La primera vez que lo vi fue mientras daba un paseo con mi perro en el descampado que hay detrás de mi casa. La primavera tardía hacía contrastar el débil calor del sol con la frescura del aire, haciendo que tuviera calor con el abrigo y frío sin él.
El descampado consistía en un gran terreno irregular poblado de hierbas altas, entre las cuales, si mirabas detenidamente, se podía encontrar alguna amapola solitaria, despertada con los primeros rayos del sol. Por lo demás, las colinas estaban cubiertas por basura; desde colchones y cristales hasta juguetes abandonados que hacían que un escalofrío subiera por tu espalda al verlos. En la esquina más alejada de los edificios adyacentes, uno de los cuales era el mío, se situaba un pueblo de chabolas, un mundo que parecía estar aparte de la realidad. Las interminables filas de casas bajas construidas con trozos de lona y alguna que otra tabla de madera eran un milagro arquitectónico, ya que parecían a punto de salir volando con cada ráfaga de viento. Sus habitantes casi nunca se dejaban ver.

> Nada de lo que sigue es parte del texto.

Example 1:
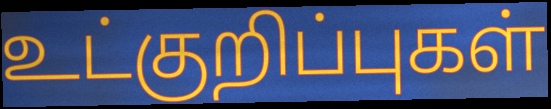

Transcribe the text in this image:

உட்குறிப்புகள்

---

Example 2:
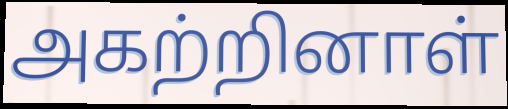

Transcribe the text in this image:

அகற்றினாள்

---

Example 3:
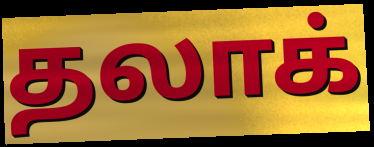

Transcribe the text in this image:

தலாக்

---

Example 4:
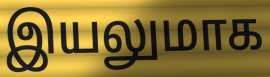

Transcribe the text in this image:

இயலுமாக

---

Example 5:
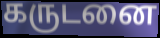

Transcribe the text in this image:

கருடனை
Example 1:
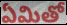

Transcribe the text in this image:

ఏమితో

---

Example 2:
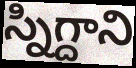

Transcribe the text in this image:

స్నిగ్దాని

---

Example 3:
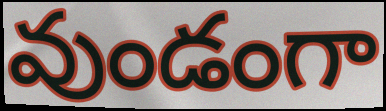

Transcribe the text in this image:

వుండంగా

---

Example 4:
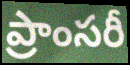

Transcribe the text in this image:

ప్రాంసరీ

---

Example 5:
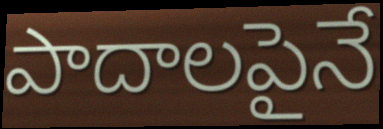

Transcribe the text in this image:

పాదాలపైనే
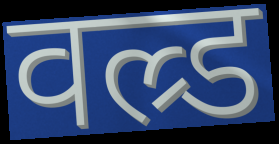
वल्र्ड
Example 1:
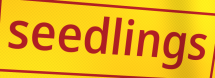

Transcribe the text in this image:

seedlings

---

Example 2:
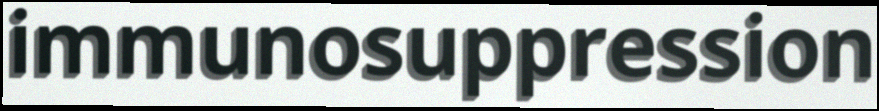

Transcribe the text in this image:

immunosuppression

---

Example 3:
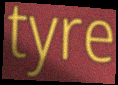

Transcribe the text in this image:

tyre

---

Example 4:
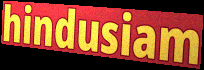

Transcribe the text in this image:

hindusiam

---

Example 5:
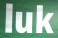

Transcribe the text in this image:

luk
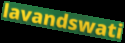
lavandswati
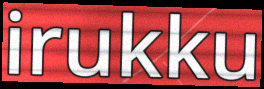
irukku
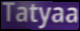
Tatyaa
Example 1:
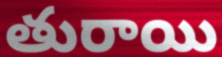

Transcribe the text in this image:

తురాయి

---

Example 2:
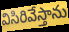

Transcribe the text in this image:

విసిరివేస్తాను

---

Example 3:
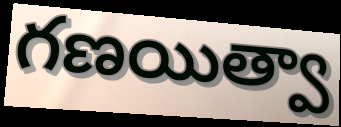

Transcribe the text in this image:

గణయిత్వా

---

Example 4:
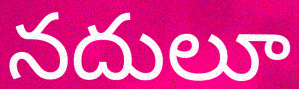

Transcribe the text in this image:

నదులూ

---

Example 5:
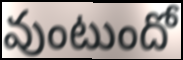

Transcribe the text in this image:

వుంటుందో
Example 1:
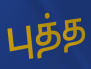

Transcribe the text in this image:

புத்த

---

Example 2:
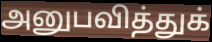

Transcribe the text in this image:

அனுபவித்துக்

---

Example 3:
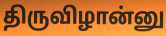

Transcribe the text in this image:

திருவிழான்னு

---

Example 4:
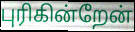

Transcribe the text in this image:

En un conjunto, formaba un paisaje precioso. Un equilibrado reflejo de la realidad.
Al bajar la vista tras admirarlo por enésima vez, me di cuenta de que mi perro ya no estaba a mi lado, sino que se dirigía al su versión patosa del galope tendido hacia las chabolas, haciendo caso omiso a mis gritos.
Cuando lo vi desaparecer entre ellas, quedé paralizada sin saber qué hacer. Después, pensé que seguramente me había quedado sin perro. Después, eché a correr detrás suya.